Gespräch mit Professor Isikara vom Erdbeben-Observatorium der Bosporus Universität Istanbul

(16. August 2001)

IP: Nach dem Marmara-Erdbeben sind Sie häufig im Fernsehen und in Schulen aufgetreten und haben darüber gesprochen, wie man sich im Falle eines Erdbebens verhalten muß. Sind für Verhaltensänderungen solche Maßnahmen ausreichend? Wie bewerten Sie Ihre Erfahrungen?


Ich habe mit diesen Arbeiten bereits im Jahr 1991 begonnen. Aber, um es offen zu sagen: Es gab nicht viele die darauf gehört haben. 1996 habe ich zusammen mit dem obersten Schulrat von Istanbul begonnen, in Istanbul Erdbeben-Wochen durchzuführen. Drei Jahre vor dem Erdbeben. Und in diesen drei Jahren haben wir in den Schulen Istanbuls diese Veranstaltungen durchgeführt. Wann haben wir den Nutzen davon gesehen? Am 13. September 1999, am Tag der Schuleröffnung, als das erste starke Nachbeben war. Die Schüler haben sich genau richtig verhalten. Die Schulräte haben mir erklärt, daß die Schüler zu 95 Prozent nicht in Panik geraten sind. Genau im Gegenteil: sie haben eingesetzt, was sie gelernt haben.
Wenn Sie nun auf die Tätigkeiten nach dem Erdbeben schauen, dann bin ich seitdem in 47 Provinzen und drei Großstädte gegegangen. Ohne jetzt von Istanbul zu sprechen. In diesen Provinzen und Städten wurden von den Landräten oder Gouverneuren Konferenzräume zur Verfügung gestellt. Dorthin haben wir Schüler verschiedener Schulen eingeladen. Dann haben wir uns unterhalten - genau wie ich es an Istanbuler Schulen gemacht habe.
Warum habe ich Kinder als Zielgruppe gewählt? Zum ersten: sie lernen sehr schnell. Zum zweiten: ich erreiche mit einem Schüler gleich drei Personen.

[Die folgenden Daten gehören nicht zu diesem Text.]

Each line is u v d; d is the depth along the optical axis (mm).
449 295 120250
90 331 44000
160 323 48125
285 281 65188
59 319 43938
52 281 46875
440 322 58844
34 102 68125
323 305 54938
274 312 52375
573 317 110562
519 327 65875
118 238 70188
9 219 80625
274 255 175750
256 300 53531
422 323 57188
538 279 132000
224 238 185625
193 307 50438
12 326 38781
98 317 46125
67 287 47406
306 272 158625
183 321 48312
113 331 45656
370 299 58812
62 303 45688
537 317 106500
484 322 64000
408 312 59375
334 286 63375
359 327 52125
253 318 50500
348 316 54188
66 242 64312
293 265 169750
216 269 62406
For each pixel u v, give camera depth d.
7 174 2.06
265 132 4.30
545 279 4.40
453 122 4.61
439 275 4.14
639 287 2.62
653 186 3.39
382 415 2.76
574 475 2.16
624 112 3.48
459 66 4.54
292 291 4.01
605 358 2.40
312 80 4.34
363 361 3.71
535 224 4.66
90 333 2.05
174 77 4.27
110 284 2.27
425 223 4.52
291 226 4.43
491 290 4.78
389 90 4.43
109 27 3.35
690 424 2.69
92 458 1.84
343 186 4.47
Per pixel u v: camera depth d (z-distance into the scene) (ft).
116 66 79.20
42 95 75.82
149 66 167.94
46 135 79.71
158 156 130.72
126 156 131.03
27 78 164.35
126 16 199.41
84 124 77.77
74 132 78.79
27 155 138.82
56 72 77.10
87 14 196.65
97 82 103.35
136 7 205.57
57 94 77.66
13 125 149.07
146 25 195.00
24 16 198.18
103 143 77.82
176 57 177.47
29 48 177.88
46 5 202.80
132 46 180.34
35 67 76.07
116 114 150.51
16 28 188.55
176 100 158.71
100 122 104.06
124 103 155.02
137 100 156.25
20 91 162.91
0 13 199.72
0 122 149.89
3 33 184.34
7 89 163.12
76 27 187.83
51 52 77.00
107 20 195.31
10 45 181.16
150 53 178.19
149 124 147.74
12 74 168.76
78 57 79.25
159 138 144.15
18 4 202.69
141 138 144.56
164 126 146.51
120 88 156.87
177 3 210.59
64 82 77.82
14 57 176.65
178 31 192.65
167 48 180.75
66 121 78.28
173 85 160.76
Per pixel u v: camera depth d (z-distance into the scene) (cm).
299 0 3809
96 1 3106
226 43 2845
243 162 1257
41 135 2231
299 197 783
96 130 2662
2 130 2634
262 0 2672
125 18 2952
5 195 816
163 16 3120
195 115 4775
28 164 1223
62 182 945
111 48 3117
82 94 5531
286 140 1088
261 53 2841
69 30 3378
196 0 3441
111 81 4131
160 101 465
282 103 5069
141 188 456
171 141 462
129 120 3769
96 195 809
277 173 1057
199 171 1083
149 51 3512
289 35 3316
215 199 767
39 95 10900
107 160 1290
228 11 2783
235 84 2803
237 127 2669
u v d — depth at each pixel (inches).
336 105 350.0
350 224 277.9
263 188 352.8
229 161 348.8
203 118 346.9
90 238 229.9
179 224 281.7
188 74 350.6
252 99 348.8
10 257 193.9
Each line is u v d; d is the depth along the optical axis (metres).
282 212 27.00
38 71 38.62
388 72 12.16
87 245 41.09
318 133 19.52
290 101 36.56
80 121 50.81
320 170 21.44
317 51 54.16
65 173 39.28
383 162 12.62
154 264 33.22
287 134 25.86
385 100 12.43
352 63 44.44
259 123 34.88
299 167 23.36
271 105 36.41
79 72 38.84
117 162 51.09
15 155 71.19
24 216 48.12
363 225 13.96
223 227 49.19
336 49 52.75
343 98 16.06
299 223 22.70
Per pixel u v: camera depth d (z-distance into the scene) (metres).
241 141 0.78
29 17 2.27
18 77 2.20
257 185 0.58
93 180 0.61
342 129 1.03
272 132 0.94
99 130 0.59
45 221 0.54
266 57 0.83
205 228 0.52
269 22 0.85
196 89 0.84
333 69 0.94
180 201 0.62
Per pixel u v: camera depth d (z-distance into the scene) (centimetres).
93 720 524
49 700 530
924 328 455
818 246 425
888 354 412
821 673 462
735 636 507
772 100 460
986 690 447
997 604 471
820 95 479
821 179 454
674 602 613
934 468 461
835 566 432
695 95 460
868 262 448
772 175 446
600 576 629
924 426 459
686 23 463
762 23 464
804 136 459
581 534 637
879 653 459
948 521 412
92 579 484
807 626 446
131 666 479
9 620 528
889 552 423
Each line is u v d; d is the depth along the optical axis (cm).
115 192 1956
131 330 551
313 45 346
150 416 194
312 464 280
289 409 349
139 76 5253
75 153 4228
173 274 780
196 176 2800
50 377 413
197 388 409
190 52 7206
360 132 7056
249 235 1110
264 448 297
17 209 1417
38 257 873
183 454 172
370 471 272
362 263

Denn die Schüler geben ihr Wissen an Vater und Mutter weiter. Ich habe auch mit vielen Eltern getroffen. Nachdem die Kinder mir zugehört hatten und nach Hause kamen, haben sie beispielsweise das Bett vom Fenster weggerückt oder dafür gesorgt, daß die Schränke in der Wand verankert wurden. Sie haben angefangen, was sie gelernt haben an ihre Eltern weiterzugeben.
Kann ich diese ganze Arbeit allein leisten? Natürlich nicht. Man muß realistisch sein. Darum sind wir im Gespräch mit dem Bildungsministerium. Ich habe dem Bildungsminster sehr nachdrücklich vorgeschlagen, Katastrophenschutz-Stunden in den Lehrplan aufzunehmen. Anfang vergangener Woche habe ich mit dem Vorsitzenden der Lehrplankommission (Talim ve Terbiye Kurulu) gesprochen. Sie haben sich meine Vorschläge angehört. Mein Vorschlag ist, es als ein besonders Fach zu unterrichten. Sie wollen es eher zwischen verschiedene Unterrichtreihen einstreuen. Die Katastrophenschutz-Unterrichtsreihe soll als Schwerpunkt Erdbeben haben. Aber daneben gibt es auch noch andere Naturkatastrophen wie beispielsweise Überflutungen. Wir wollen den Schülern dann, gemäß ihrer Altersgruppe, einfache Lebensrettungsmaßnahmen und Erste Hilfe beibringen. Auch dies werden die Schüler wieder mit nach Hause tragen. Für diese Lebensrettungs- und Erste-Hilfe-Kurse können sie von den regionalen Gesundheitsdiensten Unterstützung erhalten.
Warum nun diese Kursinhalte? Nach einem Erdbeben sind Sie zunächst mit Ihrer Familie, Ihren Nachbarn, in Ihrem Stadtviertel allein. Es dauert bis Notfallhelfer und Erste-Hilfe-Kräfte eintreffen. Aber wenn ein Nachbar oder Freund verschüttetet worden oder ein Bekannter verletzt worden ist, können Sie, wenn Sie vorbereitet sind, zumindest bis Helfer eintreffen, dem Verschütteten die Hand reichen. Wenn sie einfache Rettungstechniken beherrschen, können Sie ihn vielleicht befreien. Wenn es eine Blutung gibt, können Sie sie vielleicht stillen. Schnell zu helfen ist sehr wichtig. Sie können vielleicht das Leben Ihres Nachbarn oder Ihres Freundes retten. Darum bestehe ich auf diese Vorbereitungsprogramme.
Es zielt darauf, das Bewußtsein zu schärfen.

 

Daneben haben wir in Istanbul ein Projekt zur Vorbereitung auf Katastrophen. Im Rahmen dieses Projektes planen wir, zusammen mit dem Gouverneur von Istanbul, in den 32 Stadtteilen von jeder Schule je einen Lehrer in dreißiger Gruppen Katastrophenschutz-Fortbildungen durchzuführen. Danach verlangen wir von diesen Lehrern, daß sie in ihre Schulen gehen und ihre Kenntnisse zunächst an das Lehrerkollegium und das Personal weiterzugeben. Danach sollen die Lehrer ihre Kenntnisse den Schülern vermitteln. Wir denken, daß wir bis Januar aus den 32 Stadtteilen ca. 3000 Lehrer weiterbilden. Das wird für die Vorbereitung Istanbuls auf ein Erdbeben sehr nützlich sein.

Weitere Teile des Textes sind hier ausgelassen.